[Saved data entries]

-- Opening Marker --

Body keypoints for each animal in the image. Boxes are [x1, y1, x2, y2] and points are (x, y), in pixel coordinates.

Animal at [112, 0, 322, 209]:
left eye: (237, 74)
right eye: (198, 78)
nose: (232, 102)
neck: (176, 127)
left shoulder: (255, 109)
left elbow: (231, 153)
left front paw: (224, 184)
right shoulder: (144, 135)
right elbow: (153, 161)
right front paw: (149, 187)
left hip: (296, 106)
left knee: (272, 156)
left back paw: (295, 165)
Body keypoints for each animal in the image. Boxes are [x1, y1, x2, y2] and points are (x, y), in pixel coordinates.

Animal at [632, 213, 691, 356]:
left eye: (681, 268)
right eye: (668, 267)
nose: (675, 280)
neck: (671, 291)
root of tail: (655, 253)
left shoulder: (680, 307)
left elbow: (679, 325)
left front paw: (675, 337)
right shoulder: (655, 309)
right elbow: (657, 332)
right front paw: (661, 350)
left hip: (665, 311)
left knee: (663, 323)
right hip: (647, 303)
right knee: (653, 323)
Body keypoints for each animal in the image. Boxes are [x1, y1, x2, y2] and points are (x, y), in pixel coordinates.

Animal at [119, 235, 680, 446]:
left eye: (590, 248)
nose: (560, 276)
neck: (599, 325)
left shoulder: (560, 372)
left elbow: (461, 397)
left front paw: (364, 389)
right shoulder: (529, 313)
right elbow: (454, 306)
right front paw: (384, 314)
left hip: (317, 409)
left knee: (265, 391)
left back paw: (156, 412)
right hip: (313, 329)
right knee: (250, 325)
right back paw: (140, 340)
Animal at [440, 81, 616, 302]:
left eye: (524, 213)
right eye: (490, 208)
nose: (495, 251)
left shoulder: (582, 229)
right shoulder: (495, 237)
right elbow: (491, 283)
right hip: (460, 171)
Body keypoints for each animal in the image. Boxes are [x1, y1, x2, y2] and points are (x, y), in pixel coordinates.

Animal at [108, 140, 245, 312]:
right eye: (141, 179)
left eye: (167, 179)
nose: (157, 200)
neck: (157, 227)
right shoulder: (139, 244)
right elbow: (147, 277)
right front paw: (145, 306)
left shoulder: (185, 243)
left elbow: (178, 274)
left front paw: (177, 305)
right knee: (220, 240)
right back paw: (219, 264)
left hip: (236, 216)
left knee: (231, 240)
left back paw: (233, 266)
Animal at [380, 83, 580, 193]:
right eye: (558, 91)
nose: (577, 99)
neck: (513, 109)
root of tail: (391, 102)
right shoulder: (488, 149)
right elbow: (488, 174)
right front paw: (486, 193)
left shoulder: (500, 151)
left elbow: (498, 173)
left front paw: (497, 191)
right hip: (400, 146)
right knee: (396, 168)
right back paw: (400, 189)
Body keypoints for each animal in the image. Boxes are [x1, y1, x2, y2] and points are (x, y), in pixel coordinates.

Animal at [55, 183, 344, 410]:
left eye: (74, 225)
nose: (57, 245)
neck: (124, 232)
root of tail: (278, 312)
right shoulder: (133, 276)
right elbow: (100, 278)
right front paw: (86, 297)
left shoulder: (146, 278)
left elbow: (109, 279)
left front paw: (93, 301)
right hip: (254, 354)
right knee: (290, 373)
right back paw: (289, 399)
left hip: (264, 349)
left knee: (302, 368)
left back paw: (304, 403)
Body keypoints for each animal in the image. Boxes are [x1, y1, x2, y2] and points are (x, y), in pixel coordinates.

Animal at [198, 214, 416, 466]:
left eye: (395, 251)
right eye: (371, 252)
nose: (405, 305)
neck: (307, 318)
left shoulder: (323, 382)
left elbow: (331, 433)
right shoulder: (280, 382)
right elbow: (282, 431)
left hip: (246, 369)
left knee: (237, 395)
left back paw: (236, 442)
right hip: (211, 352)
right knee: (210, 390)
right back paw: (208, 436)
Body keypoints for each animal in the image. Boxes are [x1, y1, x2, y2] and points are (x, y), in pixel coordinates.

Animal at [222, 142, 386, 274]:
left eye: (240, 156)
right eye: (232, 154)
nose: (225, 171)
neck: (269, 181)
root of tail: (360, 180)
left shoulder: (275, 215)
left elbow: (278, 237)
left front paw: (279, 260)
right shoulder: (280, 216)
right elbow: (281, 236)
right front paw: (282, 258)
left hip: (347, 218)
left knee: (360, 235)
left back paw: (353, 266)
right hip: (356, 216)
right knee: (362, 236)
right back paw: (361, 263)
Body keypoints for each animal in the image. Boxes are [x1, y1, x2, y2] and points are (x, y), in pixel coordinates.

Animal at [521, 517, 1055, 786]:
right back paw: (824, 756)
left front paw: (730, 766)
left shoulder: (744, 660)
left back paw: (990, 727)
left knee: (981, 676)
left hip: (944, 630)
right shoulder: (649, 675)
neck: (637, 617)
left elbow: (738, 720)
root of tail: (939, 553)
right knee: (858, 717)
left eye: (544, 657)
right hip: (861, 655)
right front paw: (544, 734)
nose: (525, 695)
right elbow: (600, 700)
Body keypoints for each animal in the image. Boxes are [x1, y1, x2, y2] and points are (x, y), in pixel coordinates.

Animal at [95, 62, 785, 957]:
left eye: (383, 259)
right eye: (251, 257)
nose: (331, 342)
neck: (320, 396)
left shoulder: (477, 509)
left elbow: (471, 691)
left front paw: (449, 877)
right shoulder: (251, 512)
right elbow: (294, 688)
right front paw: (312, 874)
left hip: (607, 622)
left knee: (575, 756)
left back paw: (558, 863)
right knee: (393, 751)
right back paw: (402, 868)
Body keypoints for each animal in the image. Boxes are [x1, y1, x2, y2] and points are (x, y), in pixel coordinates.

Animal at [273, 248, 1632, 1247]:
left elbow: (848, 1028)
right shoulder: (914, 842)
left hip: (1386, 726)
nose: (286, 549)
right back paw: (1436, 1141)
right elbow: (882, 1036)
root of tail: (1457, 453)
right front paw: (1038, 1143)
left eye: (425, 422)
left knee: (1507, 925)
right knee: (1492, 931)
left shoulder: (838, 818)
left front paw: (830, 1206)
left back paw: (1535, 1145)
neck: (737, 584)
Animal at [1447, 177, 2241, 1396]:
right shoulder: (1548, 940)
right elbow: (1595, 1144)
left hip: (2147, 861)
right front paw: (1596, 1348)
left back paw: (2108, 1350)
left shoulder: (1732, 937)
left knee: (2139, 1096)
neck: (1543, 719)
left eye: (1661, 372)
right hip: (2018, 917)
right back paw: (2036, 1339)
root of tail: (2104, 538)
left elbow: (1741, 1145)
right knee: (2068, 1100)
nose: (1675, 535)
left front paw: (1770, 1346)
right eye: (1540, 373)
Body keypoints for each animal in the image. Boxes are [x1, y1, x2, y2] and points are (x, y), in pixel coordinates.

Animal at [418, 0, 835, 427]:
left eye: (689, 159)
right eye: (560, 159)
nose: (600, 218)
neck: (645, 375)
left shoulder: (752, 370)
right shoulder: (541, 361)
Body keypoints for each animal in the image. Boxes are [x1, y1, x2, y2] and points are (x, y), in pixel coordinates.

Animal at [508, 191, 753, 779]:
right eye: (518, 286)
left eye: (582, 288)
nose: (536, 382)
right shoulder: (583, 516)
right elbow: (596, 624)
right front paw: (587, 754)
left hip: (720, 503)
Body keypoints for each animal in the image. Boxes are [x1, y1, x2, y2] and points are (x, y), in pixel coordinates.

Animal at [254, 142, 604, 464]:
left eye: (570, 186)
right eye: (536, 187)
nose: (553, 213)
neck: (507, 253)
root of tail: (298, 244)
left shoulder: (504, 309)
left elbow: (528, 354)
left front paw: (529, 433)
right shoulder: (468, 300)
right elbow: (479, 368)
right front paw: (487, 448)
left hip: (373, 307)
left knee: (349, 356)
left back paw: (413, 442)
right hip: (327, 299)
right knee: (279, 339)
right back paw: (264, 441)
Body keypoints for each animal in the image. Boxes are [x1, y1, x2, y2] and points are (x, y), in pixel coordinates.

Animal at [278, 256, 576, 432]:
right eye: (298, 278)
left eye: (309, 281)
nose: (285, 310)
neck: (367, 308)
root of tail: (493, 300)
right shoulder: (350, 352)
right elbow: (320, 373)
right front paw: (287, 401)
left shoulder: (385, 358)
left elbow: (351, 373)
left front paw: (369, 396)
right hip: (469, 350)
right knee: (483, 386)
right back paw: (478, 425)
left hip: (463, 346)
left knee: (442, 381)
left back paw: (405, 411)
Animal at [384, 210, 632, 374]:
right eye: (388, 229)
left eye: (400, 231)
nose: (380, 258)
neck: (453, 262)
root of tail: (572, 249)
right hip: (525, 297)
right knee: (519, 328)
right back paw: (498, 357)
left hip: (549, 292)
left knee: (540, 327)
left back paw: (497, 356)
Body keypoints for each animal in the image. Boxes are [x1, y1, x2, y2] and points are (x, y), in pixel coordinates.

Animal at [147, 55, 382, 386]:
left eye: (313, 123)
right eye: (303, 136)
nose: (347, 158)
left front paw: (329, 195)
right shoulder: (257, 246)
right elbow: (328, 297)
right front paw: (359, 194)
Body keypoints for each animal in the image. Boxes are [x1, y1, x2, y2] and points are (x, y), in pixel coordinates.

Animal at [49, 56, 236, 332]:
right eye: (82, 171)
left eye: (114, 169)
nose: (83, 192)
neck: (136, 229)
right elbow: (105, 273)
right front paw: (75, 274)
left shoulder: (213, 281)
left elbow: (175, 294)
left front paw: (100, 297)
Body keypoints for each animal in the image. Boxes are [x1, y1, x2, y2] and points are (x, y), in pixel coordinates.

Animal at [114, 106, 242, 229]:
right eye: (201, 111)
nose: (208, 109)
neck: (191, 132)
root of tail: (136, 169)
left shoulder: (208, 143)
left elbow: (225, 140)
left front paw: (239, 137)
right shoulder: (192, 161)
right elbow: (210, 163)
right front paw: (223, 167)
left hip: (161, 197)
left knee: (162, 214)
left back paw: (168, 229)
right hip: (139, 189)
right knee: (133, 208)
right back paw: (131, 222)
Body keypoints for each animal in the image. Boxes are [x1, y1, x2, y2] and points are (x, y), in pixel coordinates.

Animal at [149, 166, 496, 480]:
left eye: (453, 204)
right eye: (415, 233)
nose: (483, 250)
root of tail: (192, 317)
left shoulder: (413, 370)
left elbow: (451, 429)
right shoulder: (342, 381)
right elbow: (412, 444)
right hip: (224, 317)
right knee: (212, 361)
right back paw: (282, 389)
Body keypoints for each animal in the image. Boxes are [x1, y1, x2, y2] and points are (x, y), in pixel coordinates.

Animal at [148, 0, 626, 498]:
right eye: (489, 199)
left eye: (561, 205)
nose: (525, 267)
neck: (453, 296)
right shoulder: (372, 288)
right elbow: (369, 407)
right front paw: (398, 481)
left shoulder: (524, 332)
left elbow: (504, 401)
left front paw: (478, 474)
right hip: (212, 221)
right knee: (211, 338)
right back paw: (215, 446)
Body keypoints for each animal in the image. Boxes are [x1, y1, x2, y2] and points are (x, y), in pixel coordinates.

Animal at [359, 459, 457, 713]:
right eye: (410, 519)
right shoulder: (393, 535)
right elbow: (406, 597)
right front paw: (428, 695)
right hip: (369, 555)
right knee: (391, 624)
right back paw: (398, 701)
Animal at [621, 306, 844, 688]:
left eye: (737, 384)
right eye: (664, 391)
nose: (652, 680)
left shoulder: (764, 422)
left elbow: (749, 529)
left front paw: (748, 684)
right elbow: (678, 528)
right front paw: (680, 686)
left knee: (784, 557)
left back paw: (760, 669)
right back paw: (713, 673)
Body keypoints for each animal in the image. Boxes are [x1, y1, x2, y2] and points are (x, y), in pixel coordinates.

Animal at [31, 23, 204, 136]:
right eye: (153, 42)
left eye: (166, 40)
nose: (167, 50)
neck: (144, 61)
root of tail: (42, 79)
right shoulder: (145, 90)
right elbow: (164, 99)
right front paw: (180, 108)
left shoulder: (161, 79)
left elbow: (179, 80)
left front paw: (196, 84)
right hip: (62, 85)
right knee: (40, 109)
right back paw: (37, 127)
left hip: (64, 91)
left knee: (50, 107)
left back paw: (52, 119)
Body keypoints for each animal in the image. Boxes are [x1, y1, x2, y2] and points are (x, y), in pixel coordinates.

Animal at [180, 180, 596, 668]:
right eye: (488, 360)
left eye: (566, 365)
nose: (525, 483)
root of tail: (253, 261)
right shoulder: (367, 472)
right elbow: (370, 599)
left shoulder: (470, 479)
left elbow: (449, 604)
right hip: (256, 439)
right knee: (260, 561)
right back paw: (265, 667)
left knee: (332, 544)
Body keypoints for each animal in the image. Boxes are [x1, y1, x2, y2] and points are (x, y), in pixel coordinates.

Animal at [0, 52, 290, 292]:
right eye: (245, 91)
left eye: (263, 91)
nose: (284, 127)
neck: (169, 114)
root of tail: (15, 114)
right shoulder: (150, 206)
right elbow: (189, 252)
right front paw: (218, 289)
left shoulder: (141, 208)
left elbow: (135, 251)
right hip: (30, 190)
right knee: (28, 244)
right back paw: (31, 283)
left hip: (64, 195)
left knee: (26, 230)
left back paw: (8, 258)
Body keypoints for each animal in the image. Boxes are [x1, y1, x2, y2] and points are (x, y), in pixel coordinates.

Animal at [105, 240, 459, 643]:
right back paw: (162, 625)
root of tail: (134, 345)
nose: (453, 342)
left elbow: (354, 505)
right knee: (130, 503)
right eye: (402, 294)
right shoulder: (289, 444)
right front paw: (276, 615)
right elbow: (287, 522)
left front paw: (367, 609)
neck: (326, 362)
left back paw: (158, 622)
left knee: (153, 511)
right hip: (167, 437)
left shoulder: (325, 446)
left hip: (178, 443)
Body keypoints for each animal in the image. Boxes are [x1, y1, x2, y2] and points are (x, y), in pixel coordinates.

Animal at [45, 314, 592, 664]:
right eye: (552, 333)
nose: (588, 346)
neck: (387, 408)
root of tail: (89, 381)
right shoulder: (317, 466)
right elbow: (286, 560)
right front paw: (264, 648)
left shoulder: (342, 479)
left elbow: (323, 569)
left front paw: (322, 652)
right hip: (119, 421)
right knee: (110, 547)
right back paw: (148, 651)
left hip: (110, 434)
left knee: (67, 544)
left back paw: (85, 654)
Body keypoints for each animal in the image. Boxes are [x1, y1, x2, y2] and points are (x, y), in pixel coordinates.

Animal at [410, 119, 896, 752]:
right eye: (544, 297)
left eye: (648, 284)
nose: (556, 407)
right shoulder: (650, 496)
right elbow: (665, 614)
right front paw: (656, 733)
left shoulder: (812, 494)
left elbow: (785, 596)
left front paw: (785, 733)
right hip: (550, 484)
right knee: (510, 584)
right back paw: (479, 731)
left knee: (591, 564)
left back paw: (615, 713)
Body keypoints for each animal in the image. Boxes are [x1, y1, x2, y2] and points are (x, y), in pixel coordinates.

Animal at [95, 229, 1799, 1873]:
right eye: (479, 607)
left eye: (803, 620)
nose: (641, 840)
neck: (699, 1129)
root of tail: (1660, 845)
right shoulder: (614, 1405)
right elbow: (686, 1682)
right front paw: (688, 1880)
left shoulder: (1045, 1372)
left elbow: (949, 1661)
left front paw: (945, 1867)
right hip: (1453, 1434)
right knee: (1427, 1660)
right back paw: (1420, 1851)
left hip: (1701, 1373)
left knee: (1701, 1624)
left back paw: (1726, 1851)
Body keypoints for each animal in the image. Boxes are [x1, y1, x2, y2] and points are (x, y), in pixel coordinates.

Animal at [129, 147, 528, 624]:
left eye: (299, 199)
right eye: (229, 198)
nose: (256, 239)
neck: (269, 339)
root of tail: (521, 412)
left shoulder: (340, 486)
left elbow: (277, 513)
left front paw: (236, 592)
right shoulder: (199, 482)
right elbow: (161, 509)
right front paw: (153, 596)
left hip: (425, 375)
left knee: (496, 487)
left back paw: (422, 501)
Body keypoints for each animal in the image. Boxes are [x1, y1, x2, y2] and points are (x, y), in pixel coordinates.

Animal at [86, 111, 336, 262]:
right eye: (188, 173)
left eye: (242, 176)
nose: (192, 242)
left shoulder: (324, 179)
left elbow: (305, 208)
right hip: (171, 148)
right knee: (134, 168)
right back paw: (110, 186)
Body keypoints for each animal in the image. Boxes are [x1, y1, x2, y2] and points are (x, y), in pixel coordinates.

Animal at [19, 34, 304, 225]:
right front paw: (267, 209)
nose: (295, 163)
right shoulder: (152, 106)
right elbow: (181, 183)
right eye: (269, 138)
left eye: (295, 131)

-- Closing Marker --

WORK INSTRUCTION: Look above and repeat, character for character, the lines from the first one to the line with "left shoulder: (255, 109)", counting both.

RESPONSE AREA:
Body keypoints for each animal in the image. Boxes are [x1, y1, x2, y2] and points are (x, y), in pixel coordinates.

Animal at [112, 0, 322, 209]:
left eye: (237, 74)
right eye: (198, 78)
nose: (232, 102)
neck: (176, 127)
left shoulder: (255, 109)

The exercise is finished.